Both left and right flanks were used to identify individual leopards and develop bilateral photographic encounter histories. When natural markings, including leopards’ rosette patterns, are bilaterally asymmetrical, matching photographs to individuals can be difficult when a single camera trap is deployed per station28. Therefore, we used an approach for simultaneously modeling bilateral photo-identification records in the context of capture-recapture28,29,30. Accordingly, the true encounter history of an individual is treated as a realization from a latent (unobserved) multinomial process. The observed data (right-flank, left-flank, or both-flank detections) are then dependent on the true underlying (but unobserved) encounter histories. In this manner, left-sided detection histories are allowed to be matched with right-sided detections histories from the same individual while properly accounting for uncertainty about the true number of distinct animals observed in the study28,66. Sometimes individuals are simultaneously photographed on both flanks by camera traps, during capture operations, or by visiting tourists; for these individuals, there is no uncertainty in their encounter history and they can thus be considered “known” with full identity. We considered 7, 4 and 21 individuals as bilaterally known from Salouk, Sarigol and Tandoureh, respectively.
For each trap location, we created an observed encounter history matrix with rows corresponding to individuals and columns corresponding to sampling occasions. Accordingly, we discarded all but one capture of the same individual taken at the same camera station within each sampling interval. As the detection data were collected from single-camera stations, we selected data type as “sometimes” because simultaneous left- and right-sided encounters for partially identified individuals were not always possible28,29. Hence, the entries in our observed encounter history matrix could consist of encounter type 0 (absence), 1 (left flank detection), 2 (right flank detection), 3 (non-simultaneous detection of both flanks) and 4 (simultaneous detection of both flanks).
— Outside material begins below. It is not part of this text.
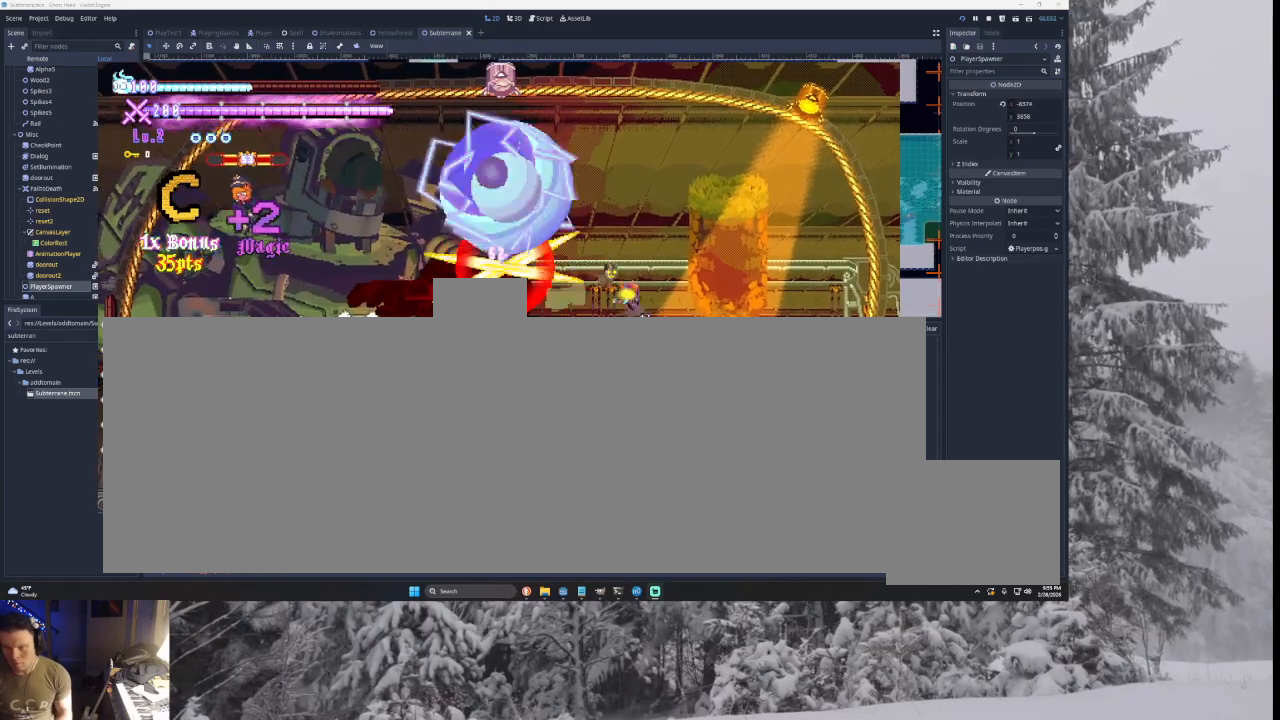
{"buttons": ["TRIANGLE"], "left_stick": "right", "right_stick": "center", "events": [[67, "left_stick", "left"], [200, "TRIANGLE", "down"], [267, "SQUARE", "down"], [300, "left_stick", "right"], [467, "SQUARE", "up"]]}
While both left- and right-sided photographic encounters were used to estimate density and associated parameters, only the total number of unique individuals detected from right-flank encounters (due to detecting higher number of individuals comparing to left flanks) were used for calculating sex composition, number of families and variability in the number of detections between sexes, areas and sampling types.
State-space process model
We used a hierarchical model of the temporary emigration phenomenon, composed of an explicit state-space process model and an observation model53. The animal population size and their respective central locations (“home-range centres”) are assumed to follow a (homogeneous) Poisson point process27 within the available habitat of each study area.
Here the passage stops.